12 octobre à Sarlat : Visite de la mairie

Publié le par la Rédaction

Petit compte rendu de la manifestation à Sarlat contre le projet sur les retraites, ce 12 octobre 2010…

 

Environ 1800 personnes ont défilé à Sarlat, derrière les syndicats et lycéens… et devant les drapeaux noirs !

 

En effet, première nouveauté pour cette manifestation, les anarchistes (dont, bien entendu, les membres du Drapeau Noir Périgord) étaient plus nombreux que d’habitude, ce qui ne passa pas inaperçu, mais au milieu de cette foule dense.

 

Le défilé, après avoir traversé la ville, est retourné vers la mairie, où des prises de paroles purent avoir lieu, tandis qu’une délégation de l’intersyndicale, suivie de quelques lycéens, fut reçue par le directeur de Cabinet du maire De Peretti (UMP). Si les doléances ont été bien transmises, c’est à l’extérieur, ou plutôt en bas de la mairie, que les choses les plus intéressantes se sont produites.

 

 

En effet, alors que les appareils syndicaux appelaient à attendre bien sagement le retour de leur délégation, les anarchistes, accompagnés par d’autres personnes de sensibilités diverses, appelèrent à occuper symboliquement la mairie, pour que chacun, au-delà des mots d’ordre des centrales ou partis, puisse porter ses propres revendications. C’est ainsi qu’une centaine de personnes, de tous âges et de tous horizons, occupèrent la mairie, et poussèrent les représentants des forces de l’ordre à céder du terrain, sans qu’aucune violence ne fût a déplorée : dignité et détermination !

Extraits des fiches>

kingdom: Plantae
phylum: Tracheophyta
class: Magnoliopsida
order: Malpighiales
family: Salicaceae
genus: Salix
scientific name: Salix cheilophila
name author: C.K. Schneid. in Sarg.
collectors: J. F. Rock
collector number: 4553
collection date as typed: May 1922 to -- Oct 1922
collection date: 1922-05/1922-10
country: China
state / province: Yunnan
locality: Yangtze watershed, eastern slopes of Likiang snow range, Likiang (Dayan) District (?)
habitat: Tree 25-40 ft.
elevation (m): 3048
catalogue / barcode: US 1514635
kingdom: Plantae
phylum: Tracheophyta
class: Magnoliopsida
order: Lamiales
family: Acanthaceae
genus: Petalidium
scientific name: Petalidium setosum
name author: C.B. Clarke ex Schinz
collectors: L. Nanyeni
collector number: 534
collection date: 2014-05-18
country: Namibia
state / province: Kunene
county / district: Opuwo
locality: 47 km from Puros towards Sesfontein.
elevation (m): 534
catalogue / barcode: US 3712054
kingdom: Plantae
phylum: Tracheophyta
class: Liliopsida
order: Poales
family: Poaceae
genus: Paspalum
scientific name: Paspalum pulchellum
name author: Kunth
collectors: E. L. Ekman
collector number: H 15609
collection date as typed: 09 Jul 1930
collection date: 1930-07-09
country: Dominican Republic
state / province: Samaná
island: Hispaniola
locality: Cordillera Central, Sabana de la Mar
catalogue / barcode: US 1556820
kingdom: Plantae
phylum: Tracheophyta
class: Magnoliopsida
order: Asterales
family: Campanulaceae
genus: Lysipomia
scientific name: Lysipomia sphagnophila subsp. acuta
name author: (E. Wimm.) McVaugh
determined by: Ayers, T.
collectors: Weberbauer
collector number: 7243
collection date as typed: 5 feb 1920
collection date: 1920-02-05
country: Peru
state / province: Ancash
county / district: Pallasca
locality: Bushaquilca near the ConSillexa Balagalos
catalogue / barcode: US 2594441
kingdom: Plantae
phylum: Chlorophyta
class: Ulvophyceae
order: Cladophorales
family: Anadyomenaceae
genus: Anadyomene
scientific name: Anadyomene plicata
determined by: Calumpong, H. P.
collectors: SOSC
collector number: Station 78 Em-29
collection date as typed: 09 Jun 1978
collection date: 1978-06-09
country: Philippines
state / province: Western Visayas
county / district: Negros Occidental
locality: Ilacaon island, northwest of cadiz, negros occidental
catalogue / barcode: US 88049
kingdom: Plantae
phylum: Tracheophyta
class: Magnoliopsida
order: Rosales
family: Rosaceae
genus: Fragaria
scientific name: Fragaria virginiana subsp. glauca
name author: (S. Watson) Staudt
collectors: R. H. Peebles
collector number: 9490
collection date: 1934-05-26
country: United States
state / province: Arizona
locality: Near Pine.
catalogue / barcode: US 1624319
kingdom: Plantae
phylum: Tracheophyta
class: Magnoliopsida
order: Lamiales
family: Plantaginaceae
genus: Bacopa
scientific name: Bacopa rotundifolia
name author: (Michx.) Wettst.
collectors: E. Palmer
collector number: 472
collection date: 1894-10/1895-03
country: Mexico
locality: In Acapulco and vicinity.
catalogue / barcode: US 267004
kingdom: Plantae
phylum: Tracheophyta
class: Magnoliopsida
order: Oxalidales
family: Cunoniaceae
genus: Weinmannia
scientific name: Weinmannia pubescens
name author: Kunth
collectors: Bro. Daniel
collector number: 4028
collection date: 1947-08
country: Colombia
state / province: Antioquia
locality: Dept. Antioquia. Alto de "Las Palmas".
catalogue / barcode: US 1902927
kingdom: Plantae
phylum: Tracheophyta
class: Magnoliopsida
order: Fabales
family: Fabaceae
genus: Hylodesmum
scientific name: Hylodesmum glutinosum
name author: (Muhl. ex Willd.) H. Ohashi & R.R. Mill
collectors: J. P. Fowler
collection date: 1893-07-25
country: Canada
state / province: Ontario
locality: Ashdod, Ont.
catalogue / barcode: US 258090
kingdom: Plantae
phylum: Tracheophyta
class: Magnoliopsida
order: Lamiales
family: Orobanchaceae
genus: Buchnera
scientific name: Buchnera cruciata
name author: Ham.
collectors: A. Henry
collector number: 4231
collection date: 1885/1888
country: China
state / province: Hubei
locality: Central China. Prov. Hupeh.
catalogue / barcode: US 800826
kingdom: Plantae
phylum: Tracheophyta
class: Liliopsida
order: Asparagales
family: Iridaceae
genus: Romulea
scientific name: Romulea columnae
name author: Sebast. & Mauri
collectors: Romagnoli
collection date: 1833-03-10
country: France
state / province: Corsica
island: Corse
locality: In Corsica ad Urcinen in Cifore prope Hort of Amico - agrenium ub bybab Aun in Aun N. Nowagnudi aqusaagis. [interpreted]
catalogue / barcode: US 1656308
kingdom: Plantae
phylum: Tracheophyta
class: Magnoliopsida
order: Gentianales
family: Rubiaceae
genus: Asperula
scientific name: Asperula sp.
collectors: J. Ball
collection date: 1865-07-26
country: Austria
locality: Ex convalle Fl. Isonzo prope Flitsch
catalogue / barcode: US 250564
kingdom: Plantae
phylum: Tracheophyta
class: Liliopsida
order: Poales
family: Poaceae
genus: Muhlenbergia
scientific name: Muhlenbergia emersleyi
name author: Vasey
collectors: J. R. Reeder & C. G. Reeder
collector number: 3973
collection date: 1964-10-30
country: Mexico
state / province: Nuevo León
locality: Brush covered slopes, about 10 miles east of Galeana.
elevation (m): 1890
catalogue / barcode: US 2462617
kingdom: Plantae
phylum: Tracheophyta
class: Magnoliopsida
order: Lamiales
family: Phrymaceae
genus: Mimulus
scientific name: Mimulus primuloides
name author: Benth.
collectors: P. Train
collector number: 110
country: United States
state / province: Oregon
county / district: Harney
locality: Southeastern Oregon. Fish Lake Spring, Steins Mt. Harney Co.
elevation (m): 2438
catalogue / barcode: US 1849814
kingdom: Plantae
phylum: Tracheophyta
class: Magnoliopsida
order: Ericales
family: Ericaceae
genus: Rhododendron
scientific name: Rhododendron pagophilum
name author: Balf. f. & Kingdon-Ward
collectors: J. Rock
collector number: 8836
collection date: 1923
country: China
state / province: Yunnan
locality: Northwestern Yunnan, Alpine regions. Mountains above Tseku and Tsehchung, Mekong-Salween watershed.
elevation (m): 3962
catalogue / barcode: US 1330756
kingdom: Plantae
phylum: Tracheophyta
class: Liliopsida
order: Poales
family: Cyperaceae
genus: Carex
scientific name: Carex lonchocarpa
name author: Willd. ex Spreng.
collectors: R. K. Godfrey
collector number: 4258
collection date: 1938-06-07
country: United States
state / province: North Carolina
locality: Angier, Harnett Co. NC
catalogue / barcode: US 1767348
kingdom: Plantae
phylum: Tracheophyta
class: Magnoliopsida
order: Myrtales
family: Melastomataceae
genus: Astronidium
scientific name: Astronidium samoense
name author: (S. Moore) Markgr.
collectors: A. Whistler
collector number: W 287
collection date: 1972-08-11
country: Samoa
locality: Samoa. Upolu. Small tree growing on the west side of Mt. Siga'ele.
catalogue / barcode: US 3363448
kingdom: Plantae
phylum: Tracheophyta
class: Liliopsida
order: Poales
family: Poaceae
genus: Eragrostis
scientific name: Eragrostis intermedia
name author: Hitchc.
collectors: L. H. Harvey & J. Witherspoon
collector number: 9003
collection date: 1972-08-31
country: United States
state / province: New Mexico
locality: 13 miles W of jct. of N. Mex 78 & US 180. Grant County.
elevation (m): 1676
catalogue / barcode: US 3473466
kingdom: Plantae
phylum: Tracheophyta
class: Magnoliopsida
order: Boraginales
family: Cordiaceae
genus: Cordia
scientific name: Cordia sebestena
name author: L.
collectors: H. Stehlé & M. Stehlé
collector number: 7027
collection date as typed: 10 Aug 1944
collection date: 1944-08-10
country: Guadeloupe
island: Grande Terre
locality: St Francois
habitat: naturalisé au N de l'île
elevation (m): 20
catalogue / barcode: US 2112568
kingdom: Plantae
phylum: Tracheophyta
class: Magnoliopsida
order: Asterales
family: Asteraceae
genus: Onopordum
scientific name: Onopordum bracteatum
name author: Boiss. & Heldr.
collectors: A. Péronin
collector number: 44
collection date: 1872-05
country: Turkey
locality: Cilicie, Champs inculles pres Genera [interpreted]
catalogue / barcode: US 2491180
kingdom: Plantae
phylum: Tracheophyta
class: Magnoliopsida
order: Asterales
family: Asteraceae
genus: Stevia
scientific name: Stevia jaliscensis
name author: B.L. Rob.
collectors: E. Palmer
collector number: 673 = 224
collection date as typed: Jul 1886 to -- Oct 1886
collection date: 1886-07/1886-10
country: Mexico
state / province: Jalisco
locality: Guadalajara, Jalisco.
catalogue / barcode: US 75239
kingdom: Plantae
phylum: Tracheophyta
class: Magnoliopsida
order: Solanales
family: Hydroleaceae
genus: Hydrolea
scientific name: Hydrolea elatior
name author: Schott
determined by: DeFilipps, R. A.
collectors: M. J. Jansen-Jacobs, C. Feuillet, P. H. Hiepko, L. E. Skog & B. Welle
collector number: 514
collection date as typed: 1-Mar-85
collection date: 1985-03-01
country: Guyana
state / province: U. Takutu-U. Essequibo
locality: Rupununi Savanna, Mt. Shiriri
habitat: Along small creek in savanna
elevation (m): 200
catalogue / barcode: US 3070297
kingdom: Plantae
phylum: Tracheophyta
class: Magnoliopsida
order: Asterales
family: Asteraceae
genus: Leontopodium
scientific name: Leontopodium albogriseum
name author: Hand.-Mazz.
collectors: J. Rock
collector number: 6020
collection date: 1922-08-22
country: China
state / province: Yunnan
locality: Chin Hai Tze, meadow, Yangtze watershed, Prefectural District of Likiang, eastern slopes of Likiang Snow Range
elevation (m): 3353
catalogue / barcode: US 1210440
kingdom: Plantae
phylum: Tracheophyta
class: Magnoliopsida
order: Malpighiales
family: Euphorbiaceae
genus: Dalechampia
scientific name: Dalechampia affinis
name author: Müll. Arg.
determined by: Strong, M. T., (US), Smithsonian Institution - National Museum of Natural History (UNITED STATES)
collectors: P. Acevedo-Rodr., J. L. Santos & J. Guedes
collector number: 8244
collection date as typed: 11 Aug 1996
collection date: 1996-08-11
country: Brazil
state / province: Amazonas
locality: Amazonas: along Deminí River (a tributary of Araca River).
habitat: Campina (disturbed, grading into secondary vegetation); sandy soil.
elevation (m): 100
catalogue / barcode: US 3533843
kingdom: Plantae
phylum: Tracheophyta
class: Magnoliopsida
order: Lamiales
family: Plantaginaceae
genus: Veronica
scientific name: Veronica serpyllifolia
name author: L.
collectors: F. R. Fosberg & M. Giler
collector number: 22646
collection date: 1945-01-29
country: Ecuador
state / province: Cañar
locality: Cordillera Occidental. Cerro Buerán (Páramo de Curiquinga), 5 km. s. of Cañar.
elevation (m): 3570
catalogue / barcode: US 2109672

Consignes>
1 - Répondez aux questions suivantes sur le texte sur la manifestation de Sarlat.
(a) Combien de personnes ont défilé à Sarlat ?
(b) Par qui la délégation de l'intersyndicale a-t-elle été reçue ?
(c) Combien de personnes ont occupé la mairie ?
2 - Poursuivez le texte sur la manifestation de Sarlat à partir de sa dernière phrase.

Corrigé>
1 -
(a) Environ 1800 personnes.
(b) Par le directeur de Cabinet du maire De Peretti (UMP).
(c) Une centaine de personnes.

2 -
Cette action, toute symbolique fut-elle, est le prémisse d’un changement à Sarlat, changement salutaire selon nous : fini le temps où les syndicats, en plus de donner le tempo, pouvaient mener la danse ; terminées aussi les jérémiades attentistes des partis !

 

Désormais, à Sarlat, comme de plus en plus partout ailleurs, la population découvre qu’elle a son destin en main, qu’elle est capable d’agir, et que pour cela, elle n’a besoin d’aucun chef, délégué, ou messie !

 

Son émancipation passe par elle-même, car pour elle-même !

 

Gageons que les sarladais-es retiendront cette leçon pendant encore longtemps, et qu’elle animera désormais leurs luttes !

 

Et demain, de découvrir que l’anarchisme, ce n’est pas grand chose de plus que cela…

 

Drapeau Noir Périgord, 12 octobre 2010.

 

 

Des manifestants un ton au-dessus

 

1300 personnes étaient hier dans les rues et à la mairie.

 

Il fut un temps où les manifestations se suivaient et se ressemblaient : un petit tour en ville, quelques chansons et slogans, une halte à la sous-préfecture ou à la mairie et retour à la maison. Hier, le mouvement contre la réforme des retraites semble avoir pris une nouvelle tournure.

 

Si le nombre de participants et la variété de participants étaient quasi la même avec environ 1300 manifestants, le cortège n'avait pas la même couleur qu'auparavant. Il y avait déjà beaucoup de bruit avec une sono tonitruante installée sur une benne de camion et alimentée par un groupe électrogène. Il y avait aussi 200 lycéens qui ont donné de la voix et du verbe en tête de défilé.

 

Le parcours n'était pas le même également avec un départ de la place de la Poste vers 15 heures, direction le rond-point du Pontet, puis retour en centre-ville, périple par le boulevard Jean-Joseph-Escande puis rue Fénelon pour plonger sur la place de la Mairie.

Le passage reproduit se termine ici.